Sara Coleridge, the only daughter of Samuel Taylor Coleridge, born at Keswick, Dec. 22, 1802, died May 3,1852. She is described as the inheritor of her father's genius, and her life until her marriage was passed at Keswick in diligent study, in mountain rambles with Wordsworth, and in lending literary assistance to Southey. At the age of 19 she made an admirable English translation of Dobrizhoffer's "Account of the Abipones, an Equestrian People of Paraguay" (3 vols., 1822). In 1829 she married her cousin Henry Nelson Coleridge, and devoting herself to domestic duties, her next publication was entitled "Pretty Lessons for Little Children," which was primarily designed for her own children, but speedily passed through several editions. On the death of her father her husband was appointed his literary executor, and she assisted in editing his works; and after the death of her husband she took upon herself the whole of the important duty. She edited alone the "Aids to Reflection," "Notes on Shakespeare and the Dramatists," and "Essays on his own Times;" and the elaborate discourses on weighty matters which she affixed to these works manifest both her erudition and her critical and logical ability.
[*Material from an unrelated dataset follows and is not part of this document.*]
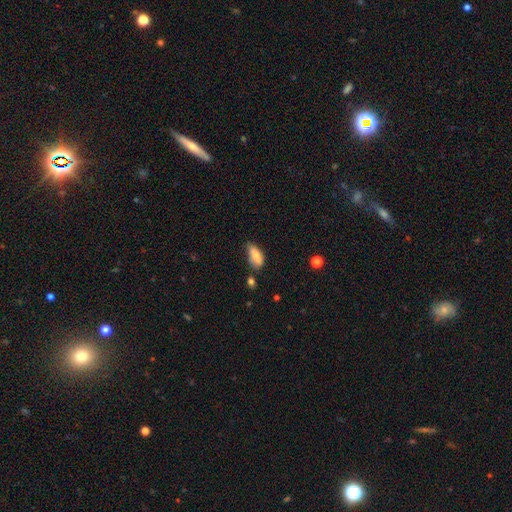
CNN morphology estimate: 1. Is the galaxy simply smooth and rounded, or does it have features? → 76% smooth, 16% featured or disk, 8% star or artifact.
The beautiful romance of "Phantasmion" (1837) reveals also her imaginative faculty, and, though not in verse, is poetry from beginning to end. Yet in the annotations upon the writings of her father will be found the best evidence of her rare gifts and acquirements, and the chief foundation of her literary reputation. A memoir of her life, with selections from her letters, by her daughter, was published in 1873.